Gorelick's "wall" memo was the subject of an April 26 CNSNews.com report, which quoted four sources as saying the memo erected barriers to intelligence-sharing between the FBI and intelligence agencies -- and impeded the investigation of alleged Chinese espionage and illegal campaign donations to President Bill Clinton's 1996 re-election campaign.


During the interview Shaffer himself didn't raise Gorelick as an obstacle, and he refused to name names or cast blame, insisting only that he agrees with Congressman Curt Weldon (R-PA), that a congressional investigation is in order, but certainly Storm, or at least Early Show producers, must have some recollection of Gorelick's role in the "wall" memo, being widely reported as it was last year during the Commission's final months of public hearings.

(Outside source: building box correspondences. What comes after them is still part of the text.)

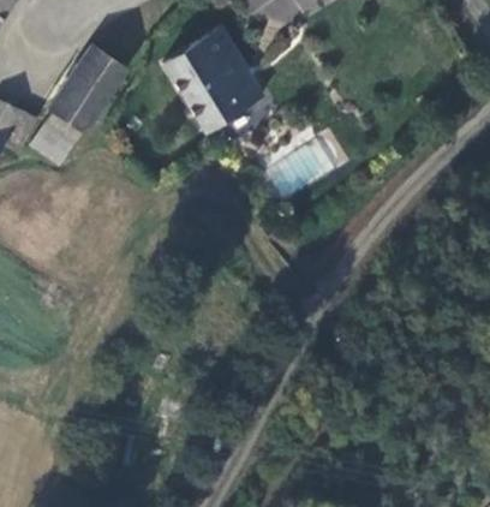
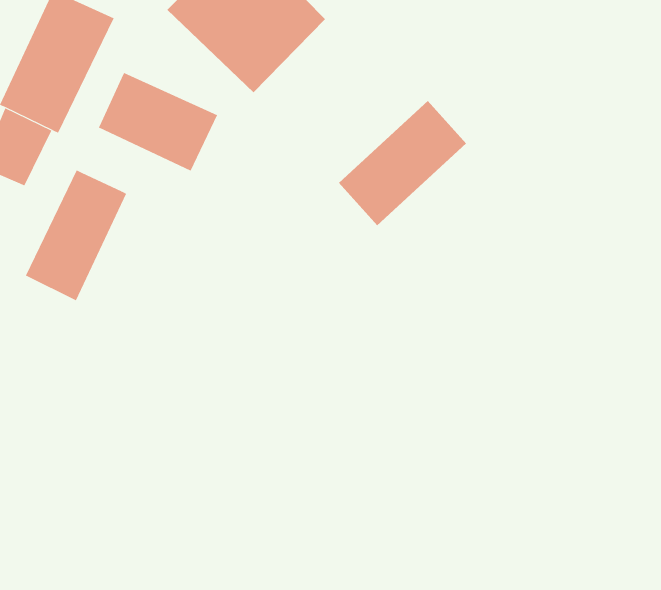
building: none -> [98,72,218,172]
building: none -> [25,170,127,301]

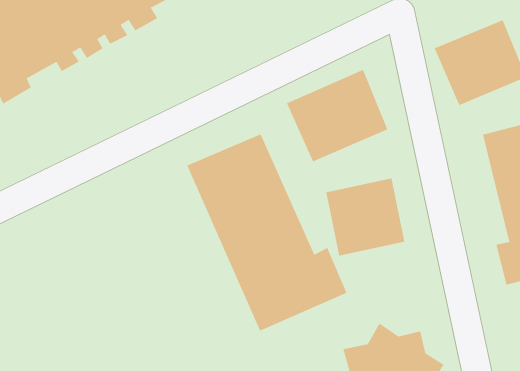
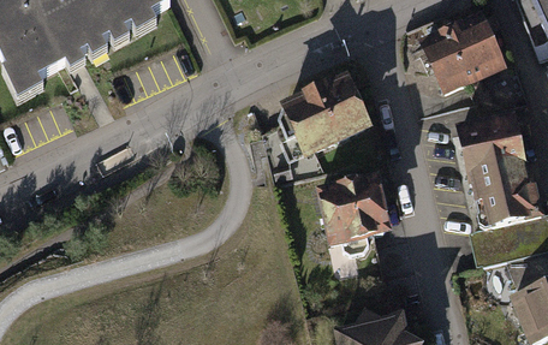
building: [187,133,347,332] -> none

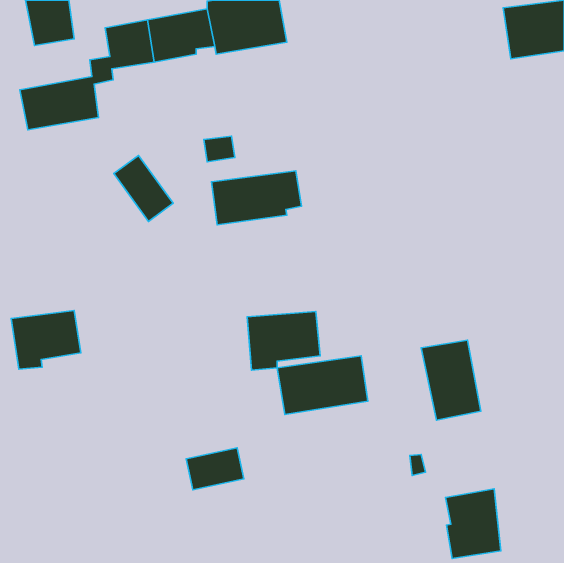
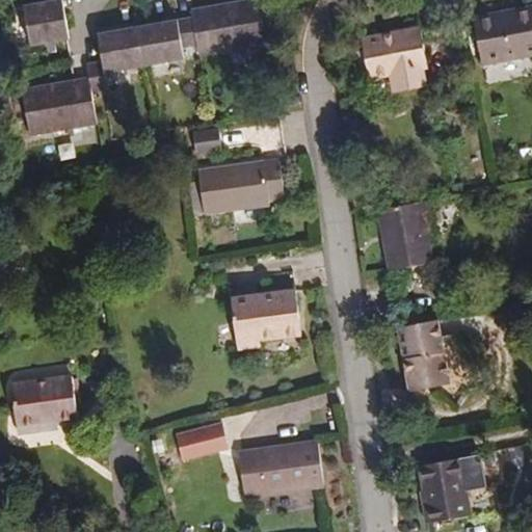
building: none -> [364,28,430,90]
building: [114,155,173,221] -> none
building: none -> [381,202,435,269]
building: [11,311,81,369] -> [11,378,77,433]
building: [277,356,368,414] -> [235,443,320,498]

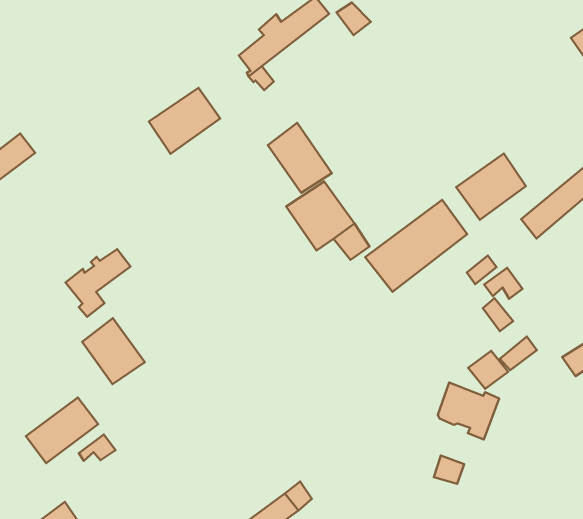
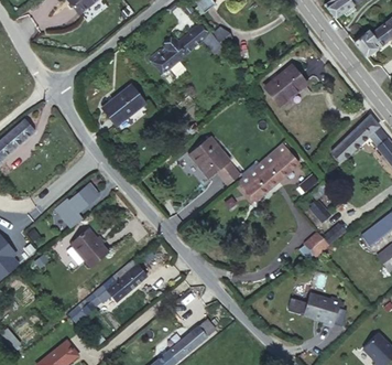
building: [268,123,332,193] -> none
building: [456,154,526,220] -> [264,65,306,106]
building: [438,383,499,440] -> [304,293,340,326]
building: [26,397,98,463] -> [104,260,146,301]

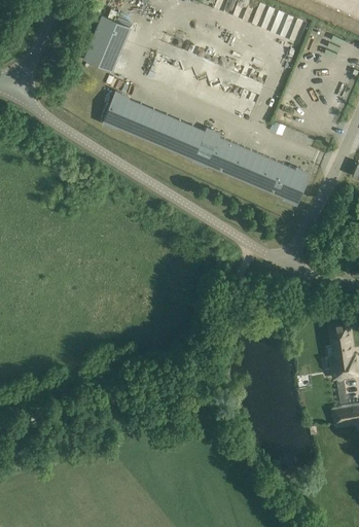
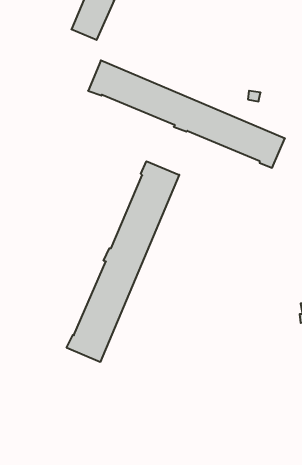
building: none -> [67,161,179,362]

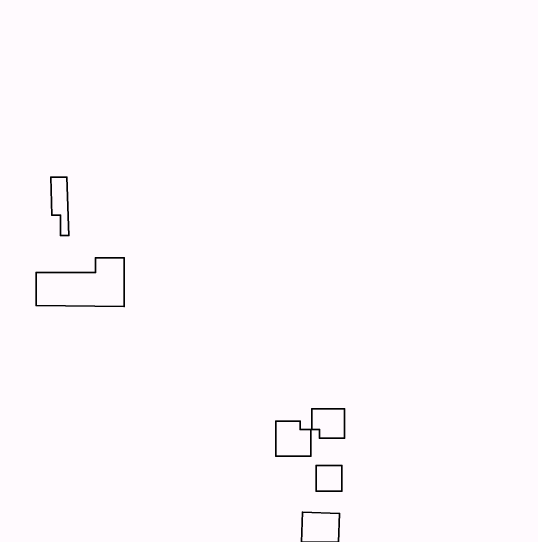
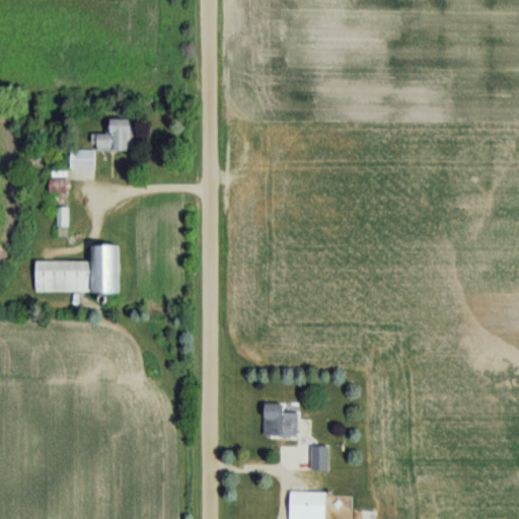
building: none -> [96,119,132,151]
building: none -> [68,149,92,168]
building: [312,409,344,438] -> none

Below are the questions posed by Storm:


CBS
Early Show
17 August 2005 (Wednesday)

@ 0710 EDT

Hannah Storm: "As we said, there are new allegations of missed opportunities to prevent the 9/11 attacks. An Army intelligence officer claims that a year before the attacks, his top secret team had identified an al Qaeda cell operating in the United States that included 9/11 ringleader Mohammed Atta. He says that military lawyers stopped him from sharing that information with the FBI. And this morning, Lieutenant Colonel Anthony Shaffer is going public with his story. Good morning, sir.

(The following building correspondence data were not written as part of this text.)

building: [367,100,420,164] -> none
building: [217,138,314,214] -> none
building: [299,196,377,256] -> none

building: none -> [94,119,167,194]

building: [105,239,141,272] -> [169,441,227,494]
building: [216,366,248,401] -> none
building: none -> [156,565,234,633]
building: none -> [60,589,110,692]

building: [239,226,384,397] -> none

### Storm: "You were a member of this highly classified military intelligence team known as Able Danger. You identified four of the 9/11 hijackers, including Atta. How much of a threat did you think he and his cell were at the time?"

### Storm: "And when you tried to set up, as I understand it, three meetings with the FBI to share this information about the cell, those meetings were blocked by government lawyers. Why?"

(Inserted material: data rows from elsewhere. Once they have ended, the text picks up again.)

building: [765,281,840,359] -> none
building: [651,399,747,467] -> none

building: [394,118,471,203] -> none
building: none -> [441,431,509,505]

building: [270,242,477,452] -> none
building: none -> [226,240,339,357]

###Storm: "And you had no other recourse, no other way to get this information to the FBI. What was that like?"

###Storm: "I want to get to some comments by the leaders of the September 11th Commission, they said that Able Danger, your unit there, did not turn out to be historically significant. They also said that none of the documents that they requested about Able Danger that were turned over by the Defense Department referred to Mister Atta or any of the other hijackers. I mean, is it possible that the Defense Department did not turn over all the documentation?"

###Storm: "You could be putting your career in serious danger here by coming forward with these allegations. Why now? Why do this?"

###Storm: "What's the bottom line? Who dropped the ball here?"

###Storm: "Alright, Lieutenant Colonel Anthony Shaffer. Thank you."